(Data entries)
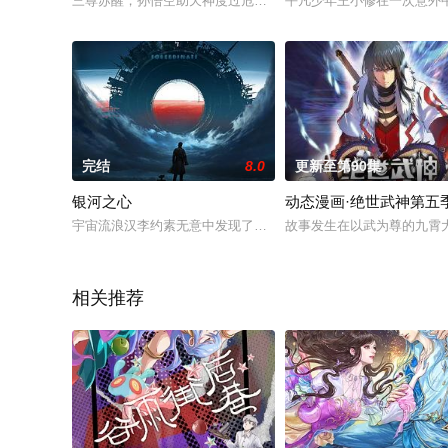
三尊苏醒，孙悟空助天神度过危机。西行小队离散后，沙悟净下阴
平凡少年王小修在一次意外
完结
8.0
更新至第90集
银河之心
动态漫画·绝世武神第五
宇宙流浪汉李约素无意中发现了多年前失踪的移民飞船“上佳”号
故事发生在以武为尊的九霄
相关推荐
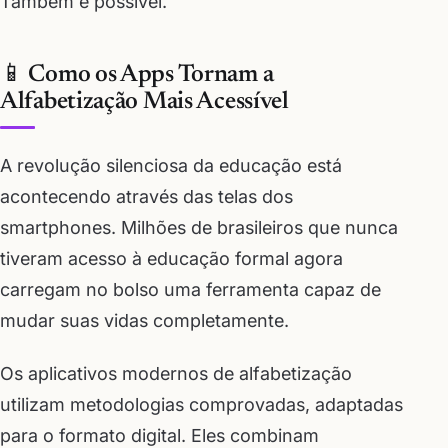
Também é possível.
📱 Como os Apps Tornam a
Alfabetização Mais Acessível
A revolução silenciosa da educação está
acontecendo através das telas dos
smartphones. Milhões de brasileiros que nunca
tiveram acesso à educação formal agora
carregam no bolso uma ferramenta capaz de
mudar suas vidas completamente.
Os aplicativos modernos de alfabetização
utilizam metodologias comprovadas, adaptadas
para o formato digital. Eles combinam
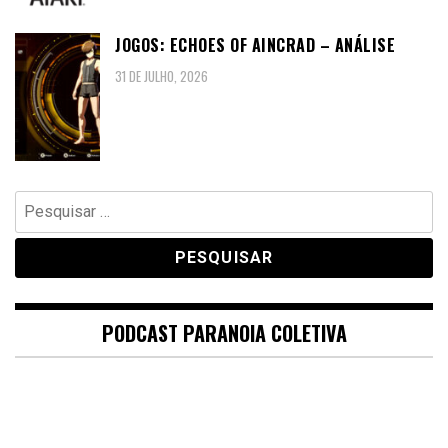
JOGOS: ECHOES OF AINCRAD – ANÁLISE
31 DE JULHO, 2026
Pesquisar
por:
PODCAST PARANOIA COLETIVA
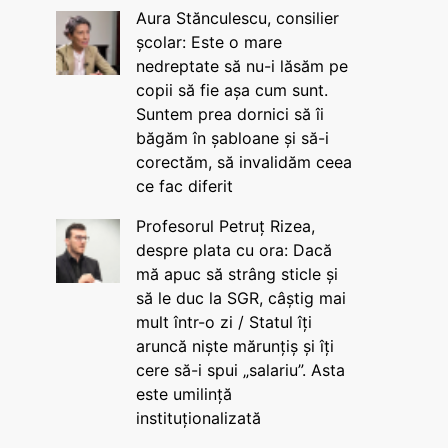
Aura Stănculescu, consilier
școlar: Este o mare
nedreptate să nu-i lăsăm pe
copii să fie așa cum sunt.
Suntem prea dornici să îi
băgăm în șabloane și să-i
corectăm, să invalidăm ceea
ce fac diferit
Profesorul Petruț Rizea,
despre plata cu ora: Dacă
mă apuc să strâng sticle și
să le duc la SGR, câștig mai
mult într-o zi / Statul îți
aruncă niște mărunțiș și îți
cere să-i spui „salariu”. Asta
este umilință
instituționalizată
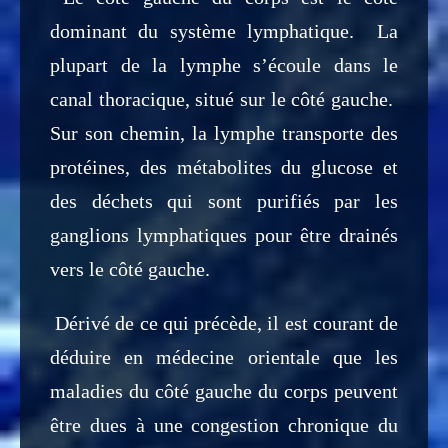
dominant du système lymphatique. La
plupart de la lymphe s’écoule dans le
canal thoracique, situé sur le côté gauche.
Sur son chemin, la lymphe transporte des
protéines, des métabolites du glucose et
des déchets qui sont purifiés par les
ganglions lymphatiques pour être drainés
vers le côté gauche.
Dérivé de ce qui précède, il est courant de
déduire en médecine orientale que les
maladies du côté gauche du corps peuvent
être dues à une congestion chronique du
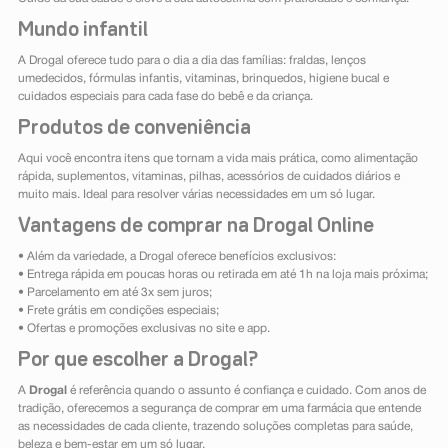
Mundo infantil
A Drogal oferece tudo para o dia a dia das famílias: fraldas, lenços
umedecidos, fórmulas infantis, vitaminas, brinquedos, higiene bucal e
cuidados especiais para cada fase do bebê e da criança.
Produtos de conveniência
Aqui você encontra itens que tornam a vida mais prática, como alimentação
rápida, suplementos, vitaminas, pilhas, acessórios de cuidados diários e
muito mais. Ideal para resolver várias necessidades em um só lugar.
Vantagens de comprar na Drogal Online
• Além da variedade, a Drogal oferece benefícios exclusivos:
• Entrega rápida em poucas horas ou retirada em até 1h na loja mais próxima;
• Parcelamento em até 3x sem juros;
• Frete grátis em condições especiais;
• Ofertas e promoções exclusivas no site e app.
Por que escolher a Drogal?
A
Drogal
é referência quando o assunto é confiança e cuidado. Com anos de
tradição, oferecemos a segurança de comprar em uma farmácia que entende
as necessidades de cada cliente, trazendo soluções completas para saúde,
beleza e bem-estar em um só lugar.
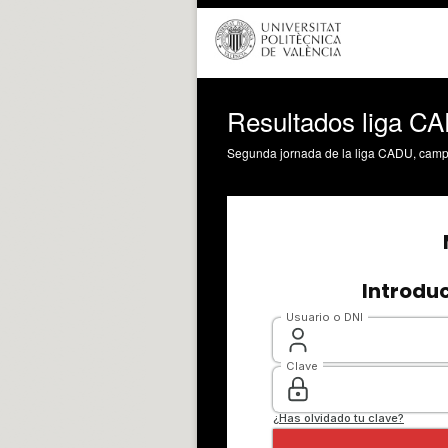
Resultados liga C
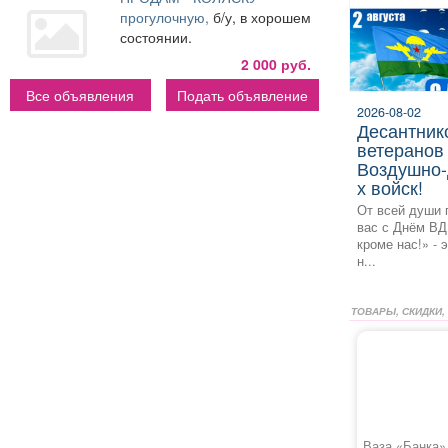
прогулочную,
б/у, в хорошем
состоянии.
2 000 руб.
Все объявления
Подать объявление
2026-08-02
десантников и
ветеранов
Воздушно‑
х войск!
От всей души 
вас с Днём ВД
кроме нас!» - 
н...
ТОВАРЫ, СКИДКИ,
Ваза «Банка»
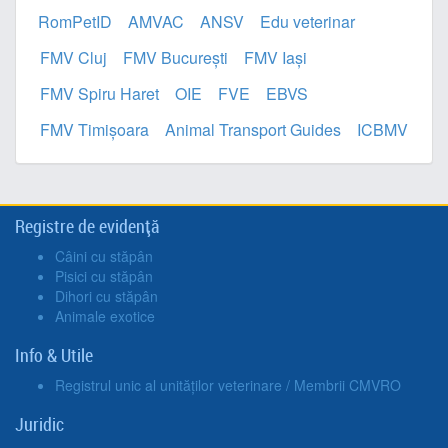
RomPetID
AMVAC
ANSV
Edu veterinar
FMV Cluj
FMV București
FMV Iași
FMV Spiru Haret
OIE
FVE
EBVS
FMV Timișoara
Animal Transport Guides
ICBMV
Registre de evidență
Câini cu stăpân
Pisici cu stăpân
Dihori cu stăpân
Animale exotice
Info & Utile
Registrul unic al unităților veterinare / Membrii CMVRO
Juridic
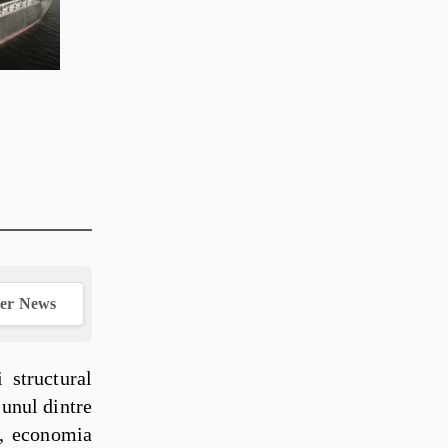
ver News
 structural
 unul dintre
u, economia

# Work request:
Please retype the records above exactly, leaving every image out.

# Written solution:
三尊苏醒，孙悟空助天神度过危机。西行小队离散后，沙悟净下阴
平凡少年王小修在一次意外
完结
8.0
更新至第90集
银河之心
动态漫画·绝世武神第五
宇宙流浪汉李约素无意中发现了多年前失踪的移民飞船“上佳”号
故事发生在以武为尊的九霄
相关推荐
Também é possível.
📱 Como os Apps Tornam a
Alfabetização Mais Acessível
A revolução silenciosa da educação está
acontecendo através das telas dos
smartphones. Milhões de brasileiros que nunca
tiveram acesso à educação formal agora
carregam no bolso uma ferramenta capaz de
mudar suas vidas completamente.
Os aplicativos modernos de alfabetização
utilizam metodologias comprovadas, adaptadas
para o formato digital. Eles combinam
JOGOS: ECHOES OF AINCRAD – ANÁLISE
31 DE JULHO, 2026
Pesquisar
por:
PODCAST PARANOIA COLETIVA
Aura Stănculescu, consilier
școlar: Este o mare
nedreptate să nu-i lăsăm pe
copii să fie așa cum sunt.
Suntem prea dornici să îi
băgăm în șabloane și să-i
corectăm, să invalidăm ceea
ce fac diferit
Profesorul Petruț Rizea,
despre plata cu ora: Dacă
mă apuc să strâng sticle și
să le duc la SGR, câștig mai
mult într-o zi / Statul îți
aruncă niște mărunțiș și îți
cere să-i spui „salariu”. Asta
este umilință
instituționalizată
dominant du système lymphatique. La
plupart de la lymphe s’écoule dans le
canal thoracique, situé sur le côté gauche.
Sur son chemin, la lymphe transporte des
protéines, des métabolites du glucose et
des déchets qui sont purifiés par les
ganglions lymphatiques pour être drainés
vers le côté gauche.
Dérivé de ce qui précède, il est courant de
déduire en médecine orientale que les
maladies du côté gauche du corps peuvent
être dues à une congestion chronique du
Mundo infantil
A Drogal oferece tudo para o dia a dia das famílias: fraldas, lenços
umedecidos, fórmulas infantis, vitaminas, brinquedos, higiene bucal e
cuidados especiais para cada fase do bebê e da criança.
Produtos de conveniência
Aqui você encontra itens que tornam a vida mais prática, como alimentação
rápida, suplementos, vitaminas, pilhas, acessórios de cuidados diários e
muito mais. Ideal para resolver várias necessidades em um só lugar.
Vantagens de comprar na Drogal Online
• Além da variedade, a Drogal oferece benefícios exclusivos:
• Entrega rápida em poucas horas ou retirada em até 1h na loja mais próxima;
• Parcelamento em até 3x sem juros;
• Frete grátis em condições especiais;
• Ofertas e promoções exclusivas no site e app.
Por que escolher a Drogal?
A
Drogal
é referência quando o assunto é confiança e cuidado. Com anos de
tradição, oferecemos a segurança de comprar em uma farmácia que entende
as necessidades de cada cliente, trazendo soluções completas para saúde,
beleza e bem-estar em um só lugar.
Resultados liga C
прогулочную,
б/у, в хорошем
состоянии.
2 000 руб.
Все объявления
Подать объявление
2026-08-02
десантников и
ветеранов
Воздушно‑
х войск!
От всей души 
вас с Днём ВД
кроме нас!» - 
н...
ТОВАРЫ, СКИДКИ,
Ваза «Банка»
RomPetID
AMVAC
ANSV
Edu veterinar
FMV Cluj
FMV București
FMV Iași
FMV Spiru Haret
OIE
FVE
EBVS
FMV Timișoara
Animal Transport Guides
ICBMV
Registre de evidență
Câini cu stăpân
Pisici cu stăpân
Dihori cu stăpân
Animale exotice
Info & Utile
Registrul unic al unităților veterinare / Membrii CMVRO
Juridic
ver News
 structural
 unul dintre
u, economia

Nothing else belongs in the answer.